Soloists - and conductor - ensure a night sublime
Conductors Festival 2011
Hong Kong Chinese Orchestra
Cultural Centre Concert Hall
Contrary to the concert's conductors theme, the programme featured soloists in three concertos, two of which were premieres.
The True Hearted, a concerto for erhu by China's prolific composer Zhao Jiping, built on a simple three-note theme introduced by the soloist Hsin Hsiao-hung, the orchestra's erhu principal, and recapitulated by woodwind and strings in traditional sonata form.

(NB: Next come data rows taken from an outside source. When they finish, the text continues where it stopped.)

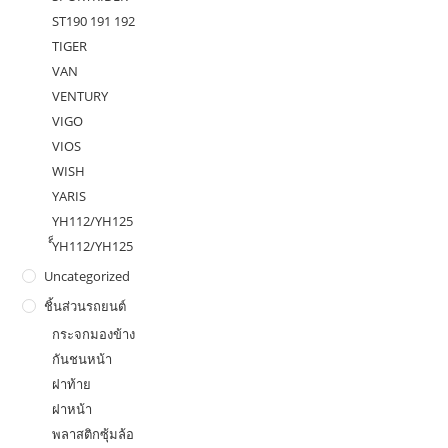
ST190 191 192
TIGER
VAN
VENTURY
VIGO
VIOS
WISH
YARIS
YH112/YH125
ํ็YH112/YH125
Uncategorized
ชิ้นส่วนรถยนต์
กระจกมองข้าง
กันชนหน้า
ฝาท้าย
ฝาหน้า
พลาสติกซุ้มล้อ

The romantic tone prevailed throughout, expressing the composer's 'pious yearning for the ideal world'.
Less easy listening was Paris-based Chen Qigang's Extase IV for oboe and orchestra. The 20-minute work started with a rather loose structure that suggested the composer's grief over the death of a young colleague whose music he used for the piece.

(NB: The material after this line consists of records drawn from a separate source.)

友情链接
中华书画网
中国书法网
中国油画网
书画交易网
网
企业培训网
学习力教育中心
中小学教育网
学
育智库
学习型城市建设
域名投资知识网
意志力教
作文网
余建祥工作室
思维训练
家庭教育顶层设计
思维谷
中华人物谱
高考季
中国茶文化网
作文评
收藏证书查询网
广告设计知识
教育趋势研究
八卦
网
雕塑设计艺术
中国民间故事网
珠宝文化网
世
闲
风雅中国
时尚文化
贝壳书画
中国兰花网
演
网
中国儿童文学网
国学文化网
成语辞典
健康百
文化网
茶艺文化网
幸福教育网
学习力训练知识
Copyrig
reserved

But the static atmosphere turned alive when the oboe sang the famous Shaanbei folk melody Sanshilipu in Peking Opera style. The virtuosic playing by Huang Zheng, former oboe principal of the Hong Kong Philharmonic, was challenged only by his Chinese Orchestra counterpart, the suona principal, who in the finale repeated the folk tune with great authenticity.

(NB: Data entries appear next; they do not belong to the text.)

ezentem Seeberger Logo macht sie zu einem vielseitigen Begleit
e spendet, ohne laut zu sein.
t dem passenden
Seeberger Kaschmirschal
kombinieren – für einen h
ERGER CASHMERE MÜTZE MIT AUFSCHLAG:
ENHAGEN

Renowned cellist Wang Jian stole the limelight with his passionate reading of Zhuang Zhou's Dream, another romantic piece by Zhao Jiping.
Wang's lyrical line, especially in the quiet passages, was mesmerising and garnered greater emotional depth than the premiere performance by Yo Yo Ma three years ago. The orchestra provided superb backup. The dreamy atmosphere generated by the strings and winds was ecstatic. Conductor Yan Huichang had his share of the evening, opening and ending the concert. Both works were by his mentor, the late Peng Xiuwen, and Yan delivered them with decorum, especially the concluding work, an extract from the Peking Opera Azalea Mountain. The two encores, A Rose for You and General's Command, put a final stamp on the concert's theme.